_Work item_
Of the entries below, return exactly those lines that fall between the one containing "One object in" and the one containing "This reconstruction may", the two end lines included.

_Source material_
╭──

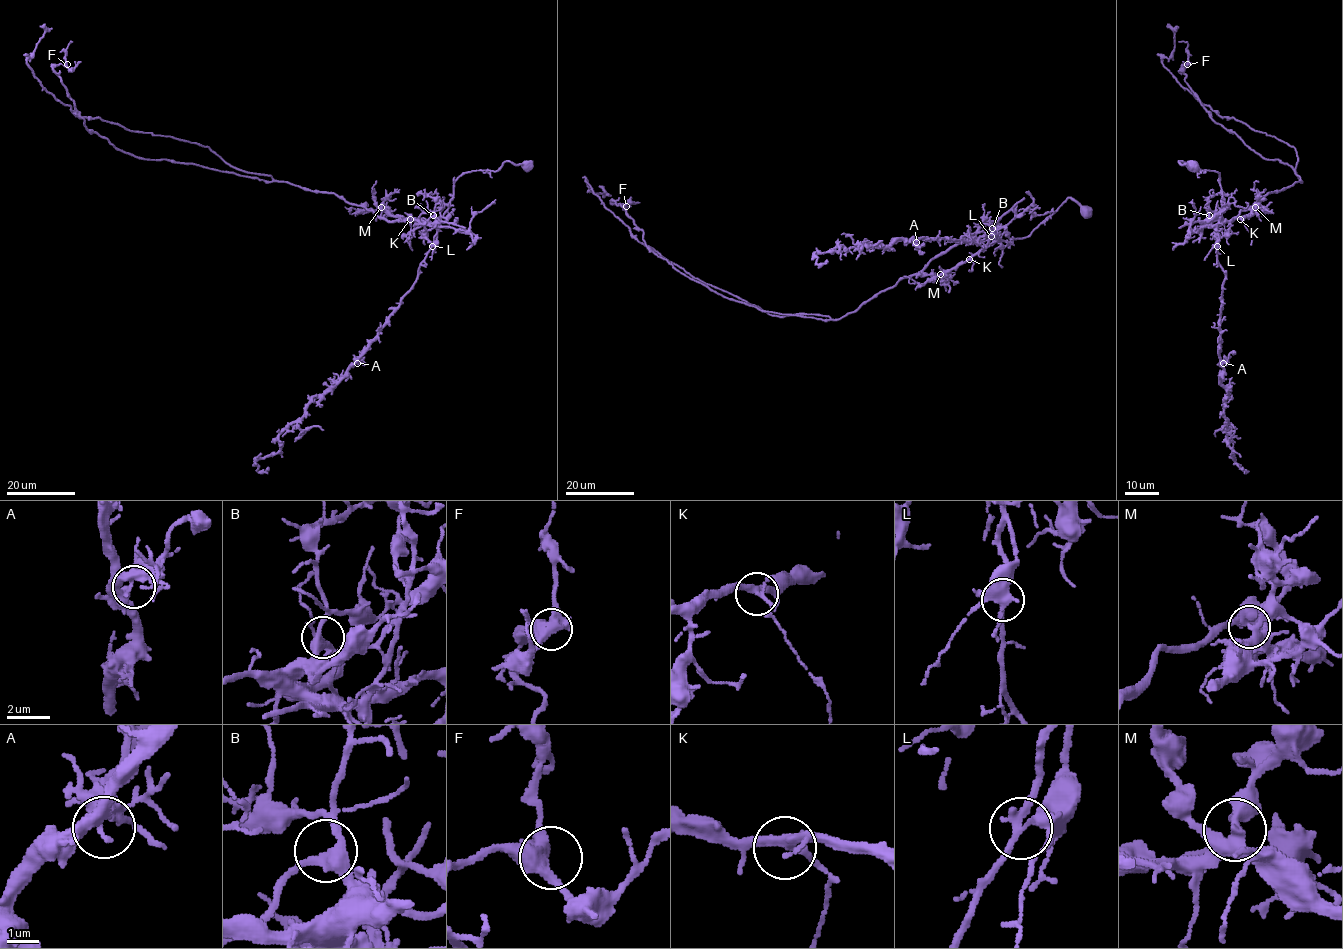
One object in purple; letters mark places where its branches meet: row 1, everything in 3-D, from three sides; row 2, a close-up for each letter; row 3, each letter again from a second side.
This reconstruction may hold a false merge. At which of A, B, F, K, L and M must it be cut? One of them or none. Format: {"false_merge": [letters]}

╰──
╭──

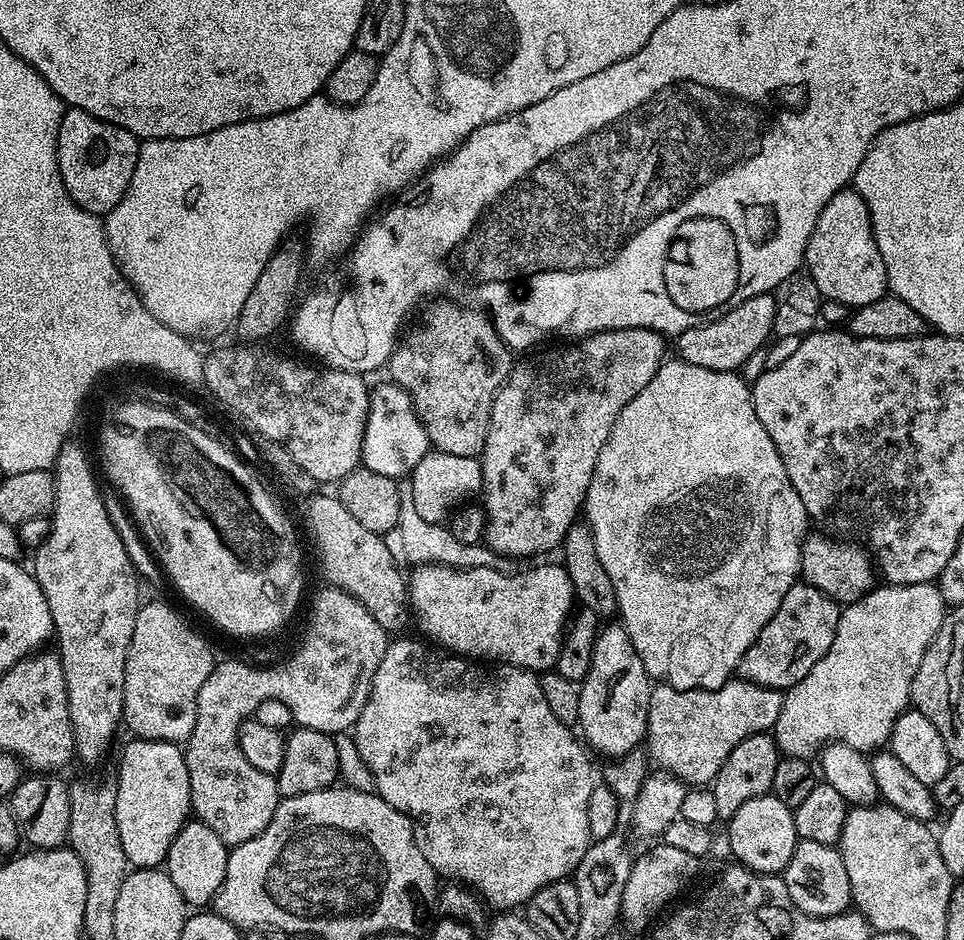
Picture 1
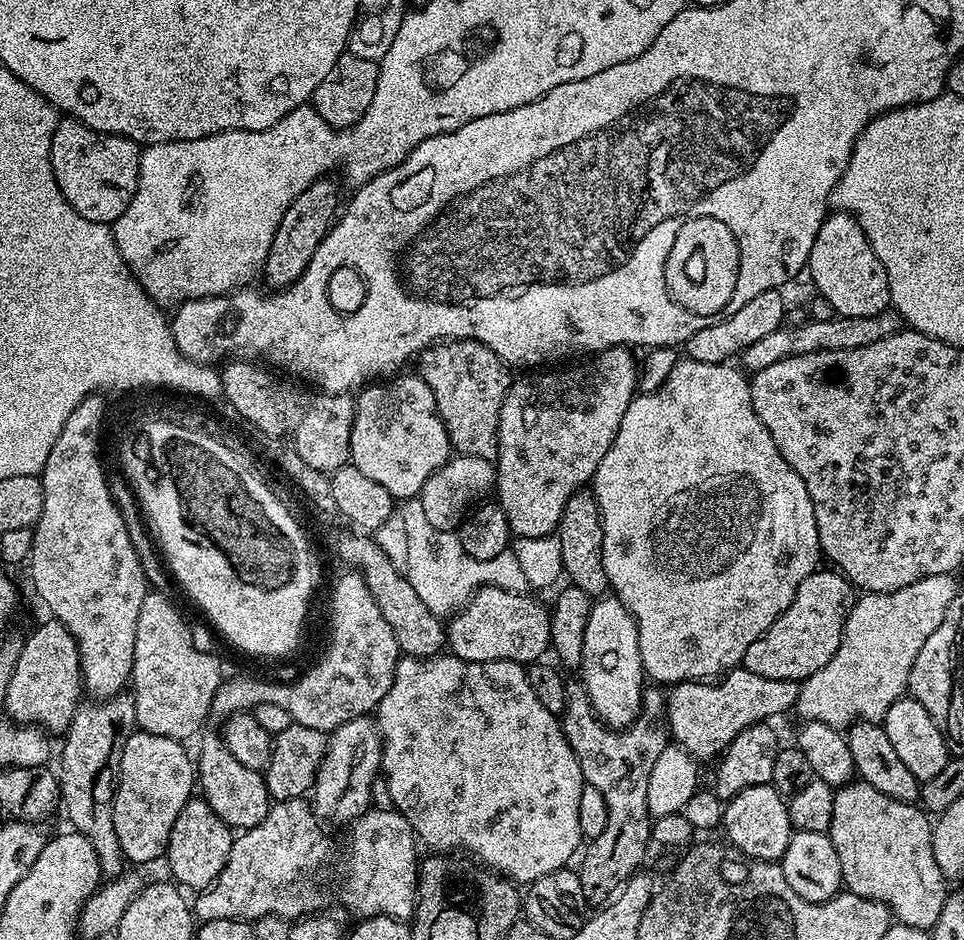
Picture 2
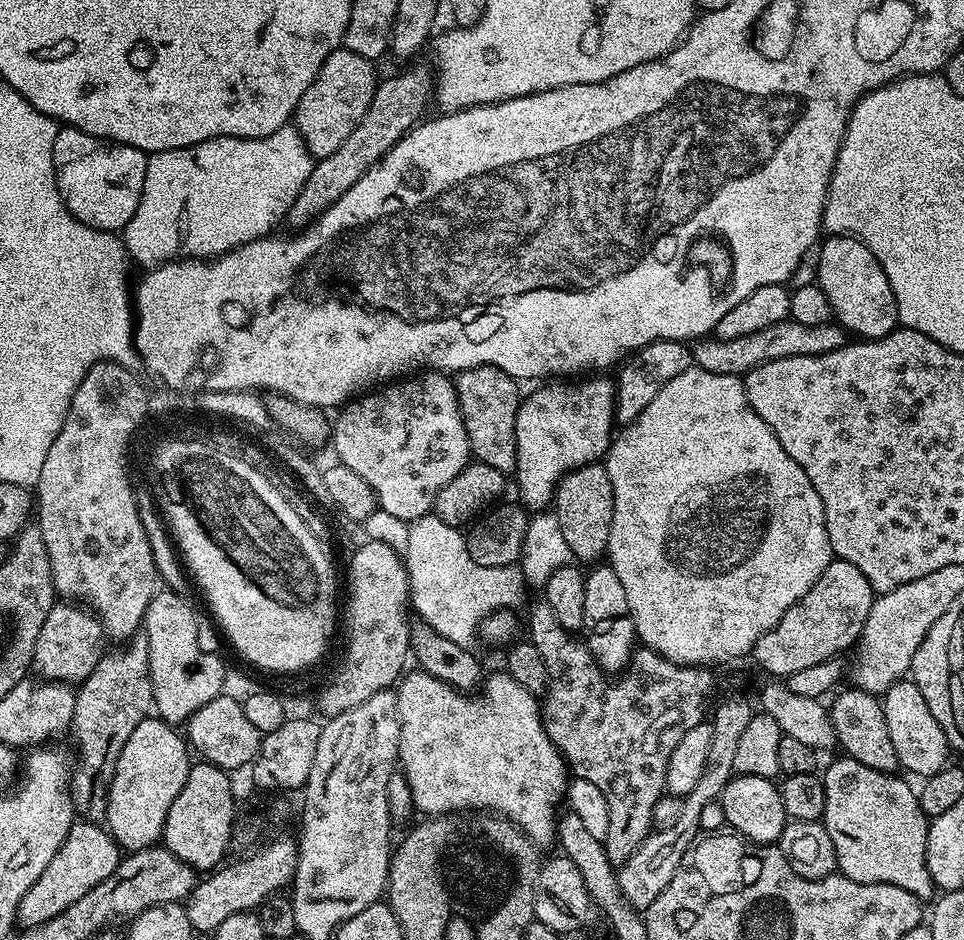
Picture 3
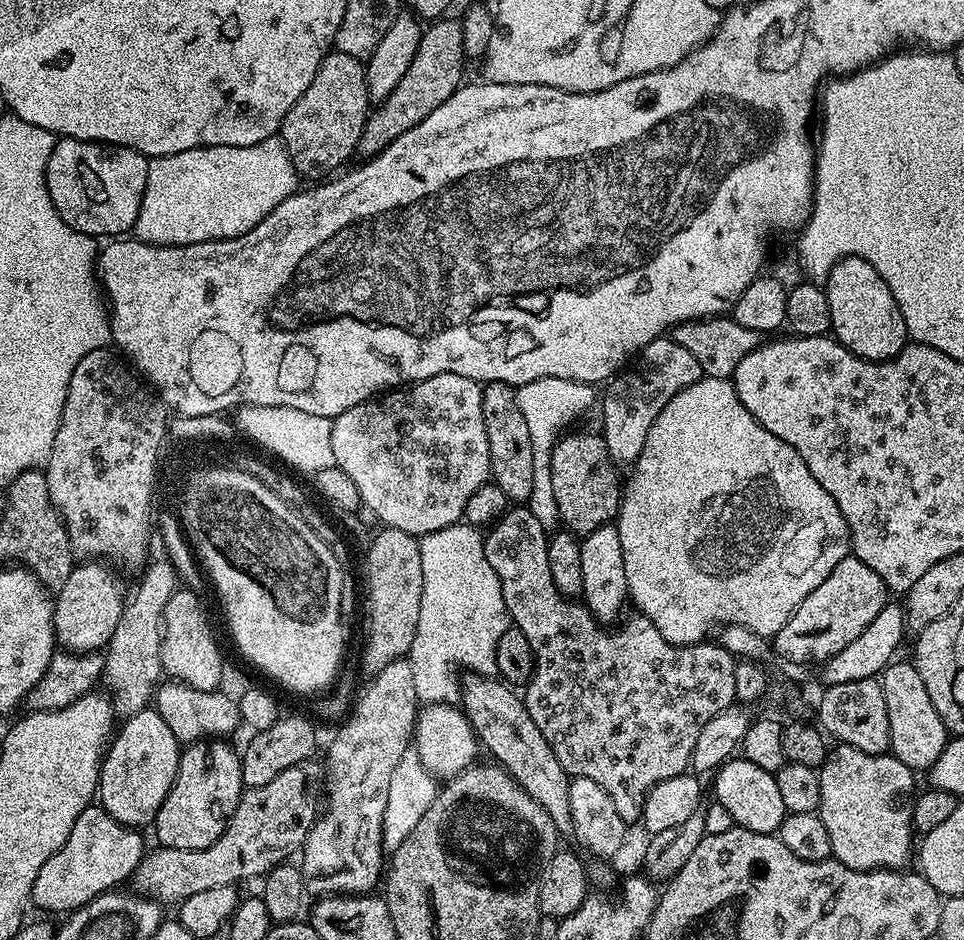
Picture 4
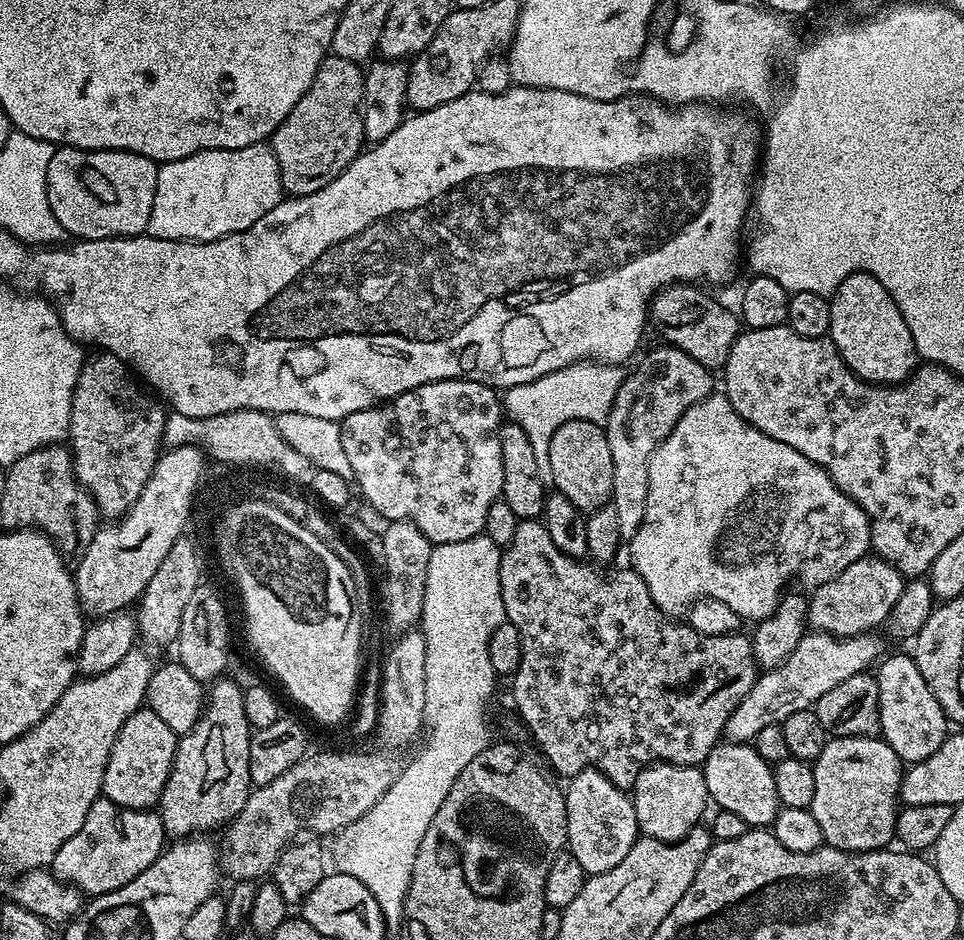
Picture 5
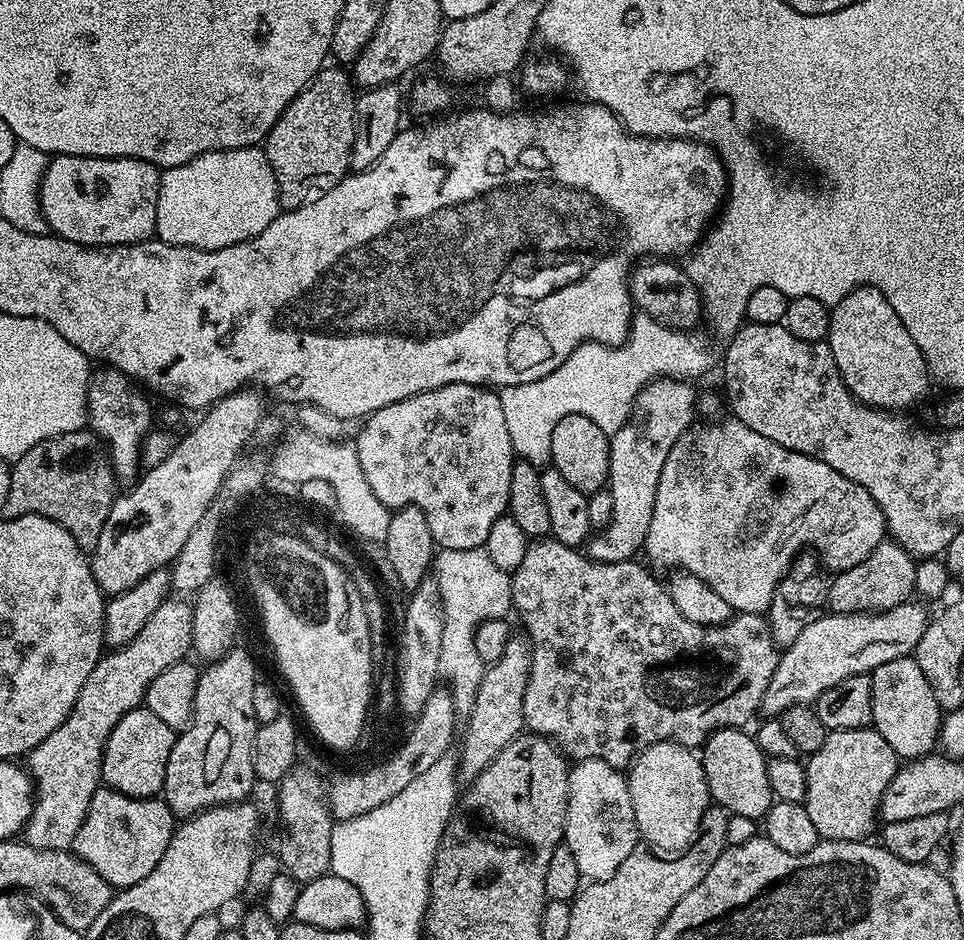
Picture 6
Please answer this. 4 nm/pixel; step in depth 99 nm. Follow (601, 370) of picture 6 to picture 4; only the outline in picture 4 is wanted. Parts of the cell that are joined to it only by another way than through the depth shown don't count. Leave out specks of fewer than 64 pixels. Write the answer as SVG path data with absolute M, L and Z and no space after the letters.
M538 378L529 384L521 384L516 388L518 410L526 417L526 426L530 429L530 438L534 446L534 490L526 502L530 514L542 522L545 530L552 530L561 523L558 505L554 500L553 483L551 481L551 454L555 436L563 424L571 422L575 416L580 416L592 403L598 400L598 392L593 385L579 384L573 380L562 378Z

╰──
╭──

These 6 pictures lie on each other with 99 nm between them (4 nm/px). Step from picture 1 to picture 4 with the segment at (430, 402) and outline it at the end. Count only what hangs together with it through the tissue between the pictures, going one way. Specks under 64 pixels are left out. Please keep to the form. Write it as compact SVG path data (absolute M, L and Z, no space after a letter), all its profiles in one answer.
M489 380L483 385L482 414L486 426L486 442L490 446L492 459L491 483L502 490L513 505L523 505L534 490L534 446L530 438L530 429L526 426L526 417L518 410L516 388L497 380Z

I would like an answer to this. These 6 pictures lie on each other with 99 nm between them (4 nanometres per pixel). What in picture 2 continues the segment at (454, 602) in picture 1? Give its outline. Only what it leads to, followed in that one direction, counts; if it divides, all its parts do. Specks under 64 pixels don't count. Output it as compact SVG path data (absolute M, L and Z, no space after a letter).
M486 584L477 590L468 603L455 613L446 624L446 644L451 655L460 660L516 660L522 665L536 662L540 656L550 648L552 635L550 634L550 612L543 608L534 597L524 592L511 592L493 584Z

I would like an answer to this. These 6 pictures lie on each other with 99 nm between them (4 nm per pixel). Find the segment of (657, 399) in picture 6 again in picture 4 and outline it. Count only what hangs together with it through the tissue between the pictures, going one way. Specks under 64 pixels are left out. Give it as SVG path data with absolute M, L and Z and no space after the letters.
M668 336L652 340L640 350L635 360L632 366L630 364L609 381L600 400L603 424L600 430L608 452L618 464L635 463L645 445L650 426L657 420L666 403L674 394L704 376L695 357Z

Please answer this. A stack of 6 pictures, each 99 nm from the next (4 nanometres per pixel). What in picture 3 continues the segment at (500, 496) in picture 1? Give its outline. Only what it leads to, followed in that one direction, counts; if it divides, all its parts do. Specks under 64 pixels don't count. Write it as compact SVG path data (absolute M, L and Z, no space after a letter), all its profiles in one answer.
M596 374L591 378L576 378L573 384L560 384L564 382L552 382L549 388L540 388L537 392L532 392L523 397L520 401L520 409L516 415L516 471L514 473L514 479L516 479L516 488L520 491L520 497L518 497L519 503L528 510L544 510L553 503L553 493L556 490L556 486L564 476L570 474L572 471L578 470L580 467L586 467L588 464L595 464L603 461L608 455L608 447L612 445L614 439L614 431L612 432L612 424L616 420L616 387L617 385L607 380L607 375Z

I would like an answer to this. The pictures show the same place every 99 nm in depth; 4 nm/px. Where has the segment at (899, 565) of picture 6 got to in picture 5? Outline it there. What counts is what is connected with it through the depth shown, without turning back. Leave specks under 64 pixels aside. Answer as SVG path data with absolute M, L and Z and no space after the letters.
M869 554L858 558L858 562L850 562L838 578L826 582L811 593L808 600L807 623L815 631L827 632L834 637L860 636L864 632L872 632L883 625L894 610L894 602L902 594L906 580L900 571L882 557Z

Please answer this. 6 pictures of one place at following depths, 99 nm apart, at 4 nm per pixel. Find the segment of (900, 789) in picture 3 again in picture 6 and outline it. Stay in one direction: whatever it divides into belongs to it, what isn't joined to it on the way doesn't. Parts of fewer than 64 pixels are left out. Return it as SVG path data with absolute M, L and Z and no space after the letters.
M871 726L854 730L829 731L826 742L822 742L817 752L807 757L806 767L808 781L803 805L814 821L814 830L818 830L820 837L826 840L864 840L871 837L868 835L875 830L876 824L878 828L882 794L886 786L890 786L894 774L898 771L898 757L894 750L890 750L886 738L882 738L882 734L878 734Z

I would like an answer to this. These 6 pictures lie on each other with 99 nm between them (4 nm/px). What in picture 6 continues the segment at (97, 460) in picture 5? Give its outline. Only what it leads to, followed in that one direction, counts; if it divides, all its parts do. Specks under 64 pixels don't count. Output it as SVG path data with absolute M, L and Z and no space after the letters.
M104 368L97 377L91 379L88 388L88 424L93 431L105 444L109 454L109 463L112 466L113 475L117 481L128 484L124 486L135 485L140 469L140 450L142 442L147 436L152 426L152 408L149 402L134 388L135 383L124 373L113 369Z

╰──

_Answer space_
One object in purple; letters mark places where its branches meet: row 1, everything in 3-D, from three sides; row 2, a close-up for each letter; row 3, each letter again from a second side.
This reconstruction may hold a false merge. At which of A, B, F, K, L and M must it be cut? One of them or none. Format: {"false_merge": [letters]}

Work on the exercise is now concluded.